§ **Assigned task 1**: List every line of the records below that contains the string "تنقید", matching case exactly.

Flintoff on Fire in 2005

The 2005 Ashes was one of the greatest series in cricket history and saw England beat their arch-rivals for the first time in nearly 19 years. What began with a defeat for the home team in the first Test at Lord’s by 239 runs, turned into euphoria as Andrew Flintoff starred with both bat and ball. Flintoff picked up 24 wickets in the series and was the highest wicket-taker for his country. He was equally good with the bat and scored a crucial 102 in the first innings of the fourth Test which helped England win the Test match and take the Ashes home.
As a result, Ponting was forced to suffer the indignity of losing an Ashes, which his predecessors Steve Waugh and Mark Taylor never did.

§ **Assigned task 2**: Reproduce the whole passage about Flintoff in the 2005 Ashes word for word.

§ **Record set**:
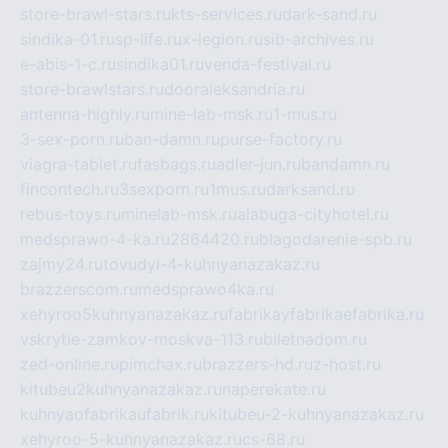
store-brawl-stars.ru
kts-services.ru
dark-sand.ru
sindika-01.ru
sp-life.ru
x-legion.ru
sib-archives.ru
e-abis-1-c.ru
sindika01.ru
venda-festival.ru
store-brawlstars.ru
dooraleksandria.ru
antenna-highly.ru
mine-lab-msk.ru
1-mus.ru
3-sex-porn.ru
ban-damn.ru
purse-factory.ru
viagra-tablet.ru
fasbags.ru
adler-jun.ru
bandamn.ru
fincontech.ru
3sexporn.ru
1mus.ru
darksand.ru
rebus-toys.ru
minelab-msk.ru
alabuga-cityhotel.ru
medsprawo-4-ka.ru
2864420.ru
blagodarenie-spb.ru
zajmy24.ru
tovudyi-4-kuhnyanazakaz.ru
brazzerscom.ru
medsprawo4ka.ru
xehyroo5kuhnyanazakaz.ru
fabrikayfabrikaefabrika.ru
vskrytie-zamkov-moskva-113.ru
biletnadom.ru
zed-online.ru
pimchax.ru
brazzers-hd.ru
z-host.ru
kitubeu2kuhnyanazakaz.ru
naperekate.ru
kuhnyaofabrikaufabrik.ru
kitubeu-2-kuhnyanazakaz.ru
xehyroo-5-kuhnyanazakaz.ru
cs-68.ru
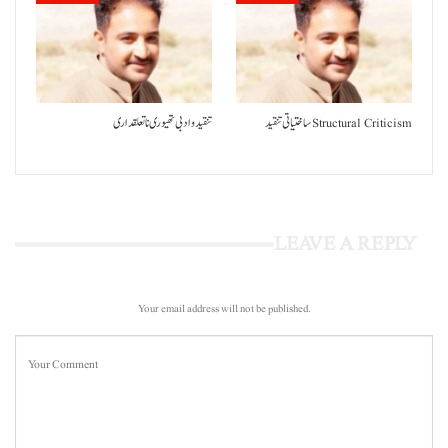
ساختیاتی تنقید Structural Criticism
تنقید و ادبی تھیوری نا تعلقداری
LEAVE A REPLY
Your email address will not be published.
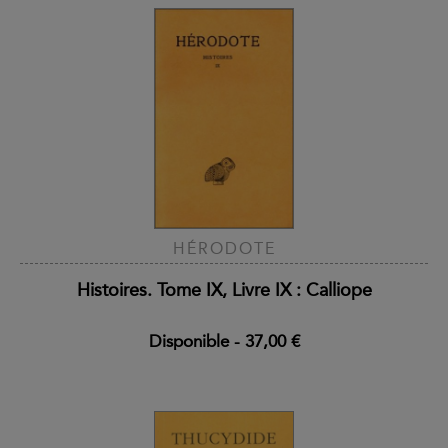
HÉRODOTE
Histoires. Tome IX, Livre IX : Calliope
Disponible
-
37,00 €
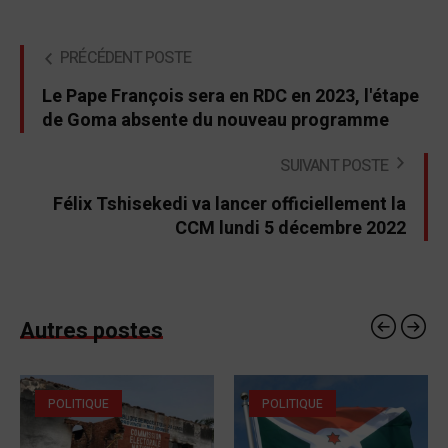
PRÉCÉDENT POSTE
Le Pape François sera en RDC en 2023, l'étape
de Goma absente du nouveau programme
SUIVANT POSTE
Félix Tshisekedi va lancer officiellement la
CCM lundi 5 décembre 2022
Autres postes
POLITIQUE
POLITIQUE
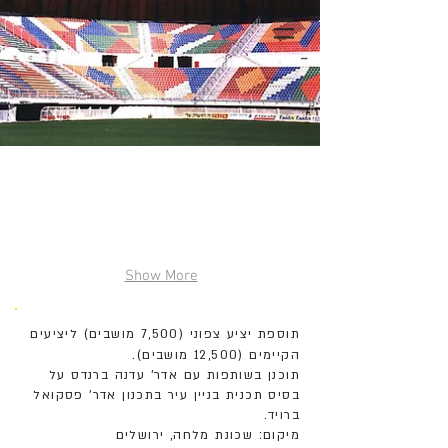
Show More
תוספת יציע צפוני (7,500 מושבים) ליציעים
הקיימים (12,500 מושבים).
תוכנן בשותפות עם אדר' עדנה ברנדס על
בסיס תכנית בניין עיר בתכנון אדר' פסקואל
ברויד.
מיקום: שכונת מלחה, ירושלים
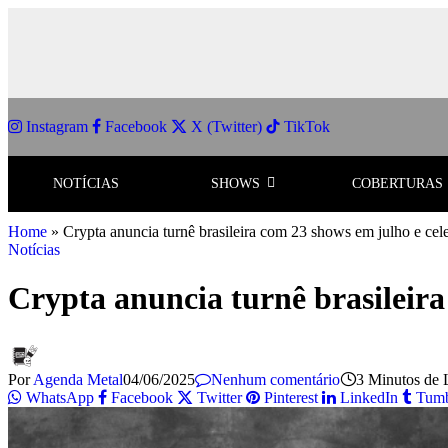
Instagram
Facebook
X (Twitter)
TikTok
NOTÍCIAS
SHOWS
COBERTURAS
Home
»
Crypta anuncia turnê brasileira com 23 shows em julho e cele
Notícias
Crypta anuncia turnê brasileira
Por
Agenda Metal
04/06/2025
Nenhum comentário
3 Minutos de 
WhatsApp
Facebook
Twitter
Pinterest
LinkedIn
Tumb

§ **Task solution 1**:
ساختیاتی تنقید Structural Criticism
تنقید و ادبی تھیوری نا تعلقداری

§ **Task solution 2**:
Flintoff on Fire in 2005

The 2005 Ashes was one of the greatest series in cricket history and saw England beat their arch-rivals for the first time in nearly 19 years. What began with a defeat for the home team in the first Test at Lord’s by 239 runs, turned into euphoria as Andrew Flintoff starred with both bat and ball. Flintoff picked up 24 wickets in the series and was the highest wicket-taker for his country. He was equally good with the bat and scored a crucial 102 in the first innings of the fourth Test which helped England win the Test match and take the Ashes home.
As a result, Ponting was forced to suffer the indignity of losing an Ashes, which his predecessors Steve Waugh and Mark Taylor never did.